▶ [WRITTEN REQUEST 1] Can you give the dataset description again from "In this project, we" through "of three sensors.", swapping "sensors" for "devices"?

▶ [SOURCE EXTRACT]
____

In this project, we propose the first Multi-Sensor Anomaly Detection (Mulsen-AD) dataset and develop a comprehensive benchmark (Mulsen-AD Bench) on Mulsen-AD dataset. Specifically, we build Mulsen-AD dataset with high-resolution industrial camera, high-precision laser scanner and lock-in infrared thermography. To exactly replicate real industrial scenarios, Mulsen-AD dataset is comprised of 15 types of distinct and authentic industrial products, featuring a variety of defects that require detection through the integration of multiple sensors. Additionally, we propose Mulsen-TripleAD algorithm, a decision level gating method, to solve the problem of object anomaly detection with the combination of three sensors.
The main contributions are summarized as follows:
MulSen-AD includes RGB images acquired by cameras, infrared images(gray-scale images) by lock-in infrared thermography and high-resolution 3D point clouds by laser scanners.

____

▶ [THE INPUT]
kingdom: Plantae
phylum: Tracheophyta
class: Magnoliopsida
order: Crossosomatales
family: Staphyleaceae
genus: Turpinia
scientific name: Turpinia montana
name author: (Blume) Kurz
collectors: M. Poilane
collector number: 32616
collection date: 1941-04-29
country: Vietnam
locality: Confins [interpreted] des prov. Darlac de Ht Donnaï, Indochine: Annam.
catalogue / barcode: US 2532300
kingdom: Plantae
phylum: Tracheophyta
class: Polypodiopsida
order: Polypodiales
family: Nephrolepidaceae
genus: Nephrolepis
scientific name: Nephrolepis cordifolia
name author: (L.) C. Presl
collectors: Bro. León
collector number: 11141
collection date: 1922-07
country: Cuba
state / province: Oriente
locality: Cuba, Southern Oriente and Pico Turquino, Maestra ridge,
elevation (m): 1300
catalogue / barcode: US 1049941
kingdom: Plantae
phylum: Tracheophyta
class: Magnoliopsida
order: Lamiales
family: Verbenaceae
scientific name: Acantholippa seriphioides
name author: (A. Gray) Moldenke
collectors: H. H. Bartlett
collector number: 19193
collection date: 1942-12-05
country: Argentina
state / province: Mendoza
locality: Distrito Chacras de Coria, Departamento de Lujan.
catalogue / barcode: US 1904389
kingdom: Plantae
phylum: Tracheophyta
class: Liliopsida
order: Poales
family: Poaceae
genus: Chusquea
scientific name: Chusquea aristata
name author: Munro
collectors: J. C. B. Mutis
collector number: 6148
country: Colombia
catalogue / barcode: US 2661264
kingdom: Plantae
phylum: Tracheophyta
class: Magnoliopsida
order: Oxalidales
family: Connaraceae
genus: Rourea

____

▶ [WRITTEN REQUEST 2] Could you put the catalog rows, from the one containing "catalogue / barcode: US 2661264" through the end of the rows, into a two-column CSV with columns field and value? Give one line per row, with each field in quotes and any line breaks turned into spaces.

▶ [CORRECT ANSWER 1]
In this project, we propose the first Multi-Sensor Anomaly Detection (Mulsen-AD) dataset and develop a comprehensive benchmark (Mulsen-AD Bench) on Mulsen-AD dataset. Specifically, we build Mulsen-AD dataset with high-resolution industrial camera, high-precision laser scanner and lock-in infrared thermography. To exactly replicate real industrial scenarios, Mulsen-AD dataset is comprised of 15 types of distinct and authentic industrial products, featuring a variety of defects that require detection through the integration of multiple devices. Additionally, we propose Mulsen-TripleAD algorithm, a decision level gating method, to solve the problem of object anomaly detection with the combination of three devices.

▶ [CORRECT ANSWER 2]
field,value
"catalogue / barcode:","US 2661264"
"kingdom:","Plantae"
"phylum:","Tracheophyta"
"class:","Magnoliopsida"
"order:","Oxalidales"
"family:","Connaraceae"
"genus:","Rourea"